[<prev] [next>] [<thread-prev] [thread-next>] [day] [month] [year] [list]
Message-ID: <CAG_fn=WrWLC7v8btiZfRSSj1Oj6WymLmwWq4x1Ss3rQ4P0cOOA@mail.gmail.com>
Date: Tue, 18 Dec 2018 15:36:39 +0100
From: Alexander Potapenko <glider@...gle.com>
To: daniel@...earbox.net
Cc: mkubecek@...e.cz, ast@...nel.org,
Dmitriy Vyukov <dvyukov@...gle.com>,
Networking <netdev@...r.kernel.org>
Subject: Re: Self-XORing BPF registers is undefined behavior
On Thu, Dec 13, 2018 at 3:54 PM Daniel Borkmann <daniel@...earbox.net> wrote:
>
> On 12/13/2018 02:18 PM, Daniel Borkmann wrote:
> > On 12/13/2018 01:24 PM, Alexander Potapenko wrote:
> >> On Thu, Dec 13, 2018 at 1:20 PM Michal Kubecek <mkubecek@...e.cz> wrote:
> >>> On Thu, Dec 13, 2018 at 12:59:36PM +0100, Michal Kubecek wrote:
> >>>> On Thu, Dec 13, 2018 at 12:00:59PM +0100, Alexander Potapenko wrote:
> >>>>> Hi BPF maintainers,
> >>>>>
> >>>>> some time ago KMSAN found an issue in BPF code which we decided to
> >>>>> suppress at that point, but now I'd like to bring it to your
> >>>>> attention.
> >>>>> Namely, some BPF programs may contain instructions that XOR a register
> >>>>> with itself.
> >>>>> This effectively results in the following C code:
> >>>>> regs[BPF_REG_A] = regs[BPF_REG_A] ^ regs[BPF_REG_A];
> >>>>> or
> >>>>> regs[BPF_REG_X] = regs[BPF_REG_X] ^ regs[BPF_REG_X];
> >>>>> being executed.
> >>>>>
> >>>>> According to the C11 standard this is undefined behavior, so KMSAN
> >>>>> reports an error in this case.
> >
> > Can you elaborate / quote the exact bit from C11 that KMSAN is referring
> > to? (The below that Michal was quoting or something else?)
> >
> > Does that only refer to C11 standard?
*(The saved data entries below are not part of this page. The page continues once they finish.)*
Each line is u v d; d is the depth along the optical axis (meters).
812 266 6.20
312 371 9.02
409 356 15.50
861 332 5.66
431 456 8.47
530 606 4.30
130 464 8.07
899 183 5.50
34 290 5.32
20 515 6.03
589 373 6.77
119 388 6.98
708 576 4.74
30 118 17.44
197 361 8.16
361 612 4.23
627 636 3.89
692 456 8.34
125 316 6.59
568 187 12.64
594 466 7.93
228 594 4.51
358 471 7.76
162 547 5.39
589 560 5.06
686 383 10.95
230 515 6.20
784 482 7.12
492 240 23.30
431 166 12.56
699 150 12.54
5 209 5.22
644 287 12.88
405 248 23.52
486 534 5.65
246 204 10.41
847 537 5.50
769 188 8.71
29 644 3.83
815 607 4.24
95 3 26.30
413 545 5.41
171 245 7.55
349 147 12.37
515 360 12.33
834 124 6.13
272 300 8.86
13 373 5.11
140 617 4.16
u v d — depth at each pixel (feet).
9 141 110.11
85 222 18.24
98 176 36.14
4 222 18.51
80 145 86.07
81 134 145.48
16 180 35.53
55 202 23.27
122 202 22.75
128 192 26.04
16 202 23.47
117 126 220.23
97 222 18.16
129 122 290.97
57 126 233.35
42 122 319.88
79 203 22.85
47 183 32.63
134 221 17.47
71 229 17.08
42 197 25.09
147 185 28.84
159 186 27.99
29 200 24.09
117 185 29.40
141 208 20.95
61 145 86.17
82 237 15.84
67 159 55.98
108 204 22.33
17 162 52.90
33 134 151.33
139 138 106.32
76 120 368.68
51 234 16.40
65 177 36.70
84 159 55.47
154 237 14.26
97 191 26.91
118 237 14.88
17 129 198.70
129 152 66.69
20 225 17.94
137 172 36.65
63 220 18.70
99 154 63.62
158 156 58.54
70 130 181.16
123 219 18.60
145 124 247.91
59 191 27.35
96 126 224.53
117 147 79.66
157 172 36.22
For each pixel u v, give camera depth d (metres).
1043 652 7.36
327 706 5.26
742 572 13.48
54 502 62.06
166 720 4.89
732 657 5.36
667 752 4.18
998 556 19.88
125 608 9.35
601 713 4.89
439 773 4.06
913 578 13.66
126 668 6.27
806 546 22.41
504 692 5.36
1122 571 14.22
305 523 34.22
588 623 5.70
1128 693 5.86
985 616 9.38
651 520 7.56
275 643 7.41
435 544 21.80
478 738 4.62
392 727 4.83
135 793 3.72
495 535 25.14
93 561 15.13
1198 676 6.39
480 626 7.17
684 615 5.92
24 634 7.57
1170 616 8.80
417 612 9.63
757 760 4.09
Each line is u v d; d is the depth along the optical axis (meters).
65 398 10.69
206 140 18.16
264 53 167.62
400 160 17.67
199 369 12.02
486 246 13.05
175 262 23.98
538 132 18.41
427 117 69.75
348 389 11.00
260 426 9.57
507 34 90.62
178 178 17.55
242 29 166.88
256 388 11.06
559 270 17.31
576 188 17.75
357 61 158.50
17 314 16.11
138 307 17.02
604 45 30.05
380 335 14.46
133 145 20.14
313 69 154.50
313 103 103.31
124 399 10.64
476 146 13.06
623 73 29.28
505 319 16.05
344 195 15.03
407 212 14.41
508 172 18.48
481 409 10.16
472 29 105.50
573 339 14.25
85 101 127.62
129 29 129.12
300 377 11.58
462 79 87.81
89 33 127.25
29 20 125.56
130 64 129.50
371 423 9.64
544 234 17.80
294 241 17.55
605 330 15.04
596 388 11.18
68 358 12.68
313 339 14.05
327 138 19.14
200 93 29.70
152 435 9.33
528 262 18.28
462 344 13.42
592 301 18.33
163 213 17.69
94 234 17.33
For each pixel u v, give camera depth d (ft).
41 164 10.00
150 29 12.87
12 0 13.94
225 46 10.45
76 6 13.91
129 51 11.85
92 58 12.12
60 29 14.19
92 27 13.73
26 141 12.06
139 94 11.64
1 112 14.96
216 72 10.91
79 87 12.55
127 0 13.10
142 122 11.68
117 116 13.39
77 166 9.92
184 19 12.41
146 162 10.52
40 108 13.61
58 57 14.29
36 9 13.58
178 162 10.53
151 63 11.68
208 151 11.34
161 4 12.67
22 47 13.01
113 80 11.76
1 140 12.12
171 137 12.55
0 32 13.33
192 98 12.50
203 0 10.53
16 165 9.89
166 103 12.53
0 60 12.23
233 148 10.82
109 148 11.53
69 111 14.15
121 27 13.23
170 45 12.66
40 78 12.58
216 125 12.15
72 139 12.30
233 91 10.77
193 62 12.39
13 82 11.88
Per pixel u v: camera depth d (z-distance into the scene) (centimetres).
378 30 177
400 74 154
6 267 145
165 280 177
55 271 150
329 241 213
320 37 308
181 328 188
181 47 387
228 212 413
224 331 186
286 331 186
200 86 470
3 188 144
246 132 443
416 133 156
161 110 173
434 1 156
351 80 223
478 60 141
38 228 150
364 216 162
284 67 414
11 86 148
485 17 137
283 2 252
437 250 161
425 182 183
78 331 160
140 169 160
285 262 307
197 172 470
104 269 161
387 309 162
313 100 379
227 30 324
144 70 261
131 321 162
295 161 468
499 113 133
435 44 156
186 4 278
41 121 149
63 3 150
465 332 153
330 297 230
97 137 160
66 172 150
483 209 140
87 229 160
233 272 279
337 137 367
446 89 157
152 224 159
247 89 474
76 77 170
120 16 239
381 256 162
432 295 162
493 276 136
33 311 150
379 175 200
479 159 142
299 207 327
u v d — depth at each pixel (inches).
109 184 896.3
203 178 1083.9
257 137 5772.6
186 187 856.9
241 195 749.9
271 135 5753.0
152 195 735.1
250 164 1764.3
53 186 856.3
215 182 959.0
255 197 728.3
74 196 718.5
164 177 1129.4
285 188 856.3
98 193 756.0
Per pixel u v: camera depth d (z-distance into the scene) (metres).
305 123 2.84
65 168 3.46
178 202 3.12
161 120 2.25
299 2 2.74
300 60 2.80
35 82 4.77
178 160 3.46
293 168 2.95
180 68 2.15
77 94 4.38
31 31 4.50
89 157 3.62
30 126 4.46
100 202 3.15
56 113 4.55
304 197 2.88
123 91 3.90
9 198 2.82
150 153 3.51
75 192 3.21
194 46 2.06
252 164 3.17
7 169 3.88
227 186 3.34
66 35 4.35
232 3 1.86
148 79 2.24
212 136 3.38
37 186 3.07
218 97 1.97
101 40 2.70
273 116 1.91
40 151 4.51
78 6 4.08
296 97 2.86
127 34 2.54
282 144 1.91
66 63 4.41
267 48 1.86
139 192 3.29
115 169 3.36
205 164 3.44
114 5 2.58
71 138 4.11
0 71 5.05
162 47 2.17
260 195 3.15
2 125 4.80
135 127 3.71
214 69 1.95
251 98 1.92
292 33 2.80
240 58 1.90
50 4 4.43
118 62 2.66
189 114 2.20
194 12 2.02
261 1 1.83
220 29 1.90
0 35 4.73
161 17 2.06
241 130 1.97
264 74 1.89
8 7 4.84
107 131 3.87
Note that kernel's Makefile +430
> > explicitly states 'std=gnu89' and not 'std=c11' [0].
> >
> > [0] https://git.kernel.org/pub/scm/linux/kernel/git/torvalds/linux.git/commit/?id=51b97e354ba9fce1890cf38ecc754aa49677fc89
> >
> >>>> Can you quote the part of the standard saying this is undefined
> >>>> behavior? I couldn't find anything else than
> >>>>
> >>>> If the value being stored in an object is read from another object
> >>>> that overlaps in any way the storage of the first object, then the
> >>>> overlap shall be exact and the two objects shall have qualified or
> >>>> unqualified versions of a compatible type; otherwise, the behavior
> >>>> is undefined.
> >>>>
> >>>> (but I only have a draft for obvious reasons). I'm not sure what exactly
> >>>> they mean by "exact overlap" and the standard doesn't seem to define
> >>>> the term but if the two objects are actually the same, they certainly
> >>>> have compatible types.
> >
> > Here is an example for the overlap quoted above; I don't think this
> > applies to our case since it would be "exact". Quote [1]:
> >
> > struct S { int x; int y; };
> > struct T { int z; struct S s; };
> > union U { struct S f ; struct T g; } u;
> >
> > main(){
> > u.f = u.g.s;
> > return 0;
> > }
> >
> > [1] https://bts.frama-c.com/print_bug_page.php?bug_id=945
> >
> >>> I think I understand now. You didn't want to say that the statement
> >>>
> >>> regs[BPF_REG_A] = regs[BPF_REG_A] ^ regs[BPF_REG_A];
> >>>
> >>> as such is undefined behavior but that it's UB when regs[BPF_REG_A] is
> >>> uninitialized. Right?
> >> Yes. Sorry for being unclear.
> >> By default regs[] is uninitialized, so we need to initialize it before
> >> using the register values.
> >> I am also wondering if it's possible to simply copy the uninitialized
> >> register values from regs[] to the userspace via maps.
>
> Nope, not possible. And to elaborate on cBPF / eBPF cases:
If you mean that it's not possible to generate a eBPF program that
XORs an uninitialized register with itself, you may be actually right.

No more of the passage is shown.